The CLP model is a polymicrobial model of bacterial peritonitis that is considered the gold-standard method of replicating features of sepsis in humans, which is easily reproducible, and can be adapted to mimic specific clinical events. It has been widely used as a research tool for more than 30 years (Wichterman et al., 1980). The use of this model produces a hyperdynamic circulatory state, mitochondrial dysfunction, and endothelial alterations, as well as having acute renal, pulmonary, and cardiac effects. It also stimulates receptor molecules present in immune cells, such as Toll-like receptors (TLRs), and cytokine production, as observed in pre-clinical studies (Rodrigues et al., 2012; Moreira et al., 2014; Cóndor et al., 2016; Capcha et al., 2020). The CLP model can be modified to produce varying degrees of severity, depending on the cecum ligation site and the number of punctures made (Singleton et al., 2003).
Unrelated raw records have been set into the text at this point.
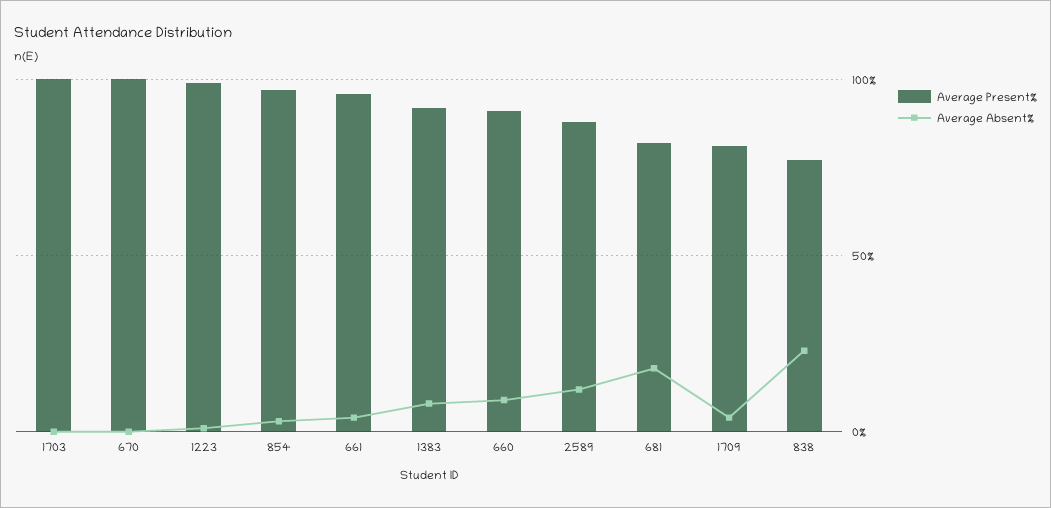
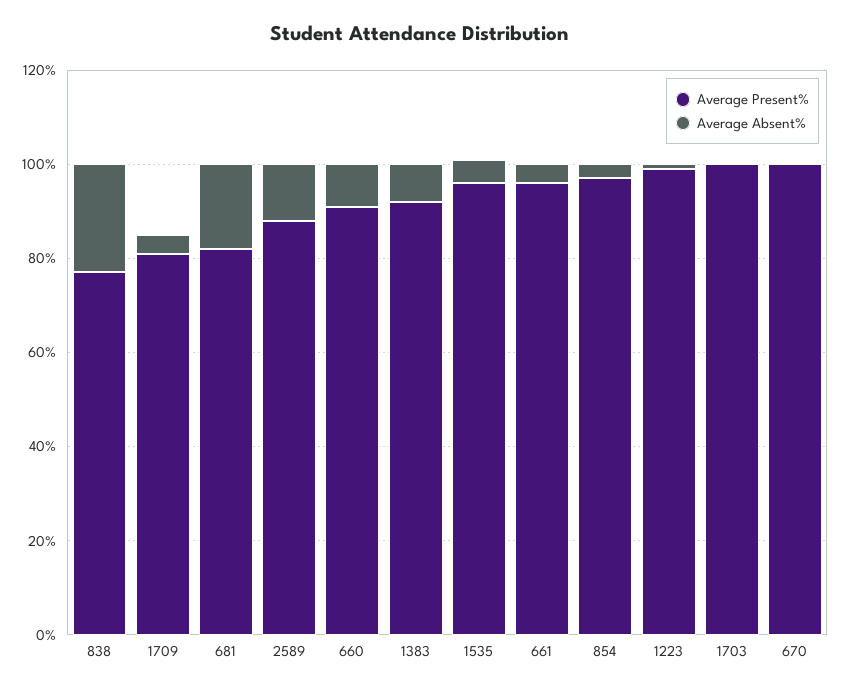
  {
    "Average Present%": {
      "1703": 100,
      "670": 100,
      "1223": 100,
      "854": 95,
      "661": 95,
      "1383": 90,
      "660": 90,
      "2589": 90,
      "681": 80,
      "1709": 80,
-     "838": 75
+     "838": 75,
+     "1535": 95
    },
    "Average Absent%": {
      "1703": 0,
      "670": 0,
      "1223": 0,
      "854": 5,
      "661": 5,
      "1383": 10,
      "660": 10,
      "2589": 10,
      "681": 20,
      "1709": 5,
-     "838": 25
+     "838": 25,
+     "1535": 5
    }
  }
In our version of the CLP model, antibiotics and crystalloid solution are administered at 6 h after the procedure, in accordance with intensive care unit (ICU) guidelines for the restoration of blood volume and pressure (Singer et al., 2016). Although early recognition of sepsis is particularly important for appropriate patient management, as well as to achieve favorable outcomes, not all patients have timely access to treatment. Therefore, the time to the start of treatment in our model is intended to simulate the delay that occurs when patients have limited access to health care. In this rat model, 5-day mortality is typically 30-60%.

Here, we describe the CLP model in detail in order to disseminate the methodology, as well as to contribute to a better understanding of the mechanisms involved in the development of sepsis.